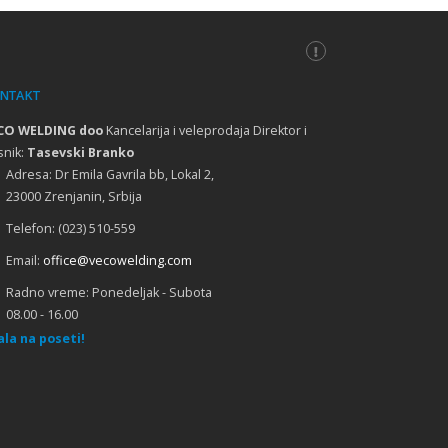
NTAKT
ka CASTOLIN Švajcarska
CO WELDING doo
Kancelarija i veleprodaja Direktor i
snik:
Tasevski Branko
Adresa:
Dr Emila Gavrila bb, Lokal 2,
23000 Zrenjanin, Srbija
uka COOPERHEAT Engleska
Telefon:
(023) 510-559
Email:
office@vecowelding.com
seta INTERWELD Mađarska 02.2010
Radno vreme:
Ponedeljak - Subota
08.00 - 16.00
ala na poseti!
---
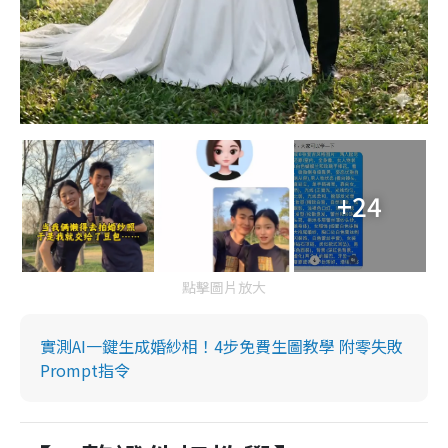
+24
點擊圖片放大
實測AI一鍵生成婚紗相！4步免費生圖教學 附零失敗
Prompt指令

** Task description **
Report how many lines in the items above contain the string "Direktor", matching case exactly. Give only the number.

** Result for this task **
1